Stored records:
****************************************

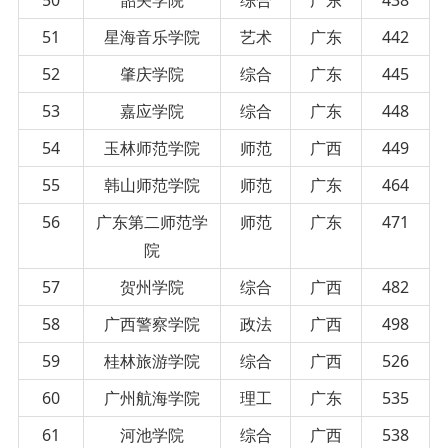
51
星海音乐学院
艺术
广东
442
52
肇庆学院
综合
广东
445
53
嘉应学院
综合
广东
448
54
玉林师范学院
师范
广西
449
55
韩山师范学院
师范
广东
464
56
广东第二师范学
师范
广东
471
院
57
贺州学院
综合
广西
482
58
广西警察学院
政法
广西
498
59
桂林旅游学院
综合
广西
526
60
广州航海学院
理工
广东
535
61
河池学院
综合
广西
538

****************************************

• TO-DO ITEM
Please give back every line above exactly as it stands, without pictures.

• EXERCISE RESULT
51
星海音乐学院
艺术
广东
442
52
肇庆学院
综合
广东
445
53
嘉应学院
综合
广东
448
54
玉林师范学院
师范
广西
449
55
韩山师范学院
师范
广东
464
56
广东第二师范学
师范
广东
471
院
57
贺州学院
综合
广西
482
58
广西警察学院
政法
广西
498
59
桂林旅游学院
综合
广西
526
60
广州航海学院
理工
广东
535
61
河池学院
综合
广西
538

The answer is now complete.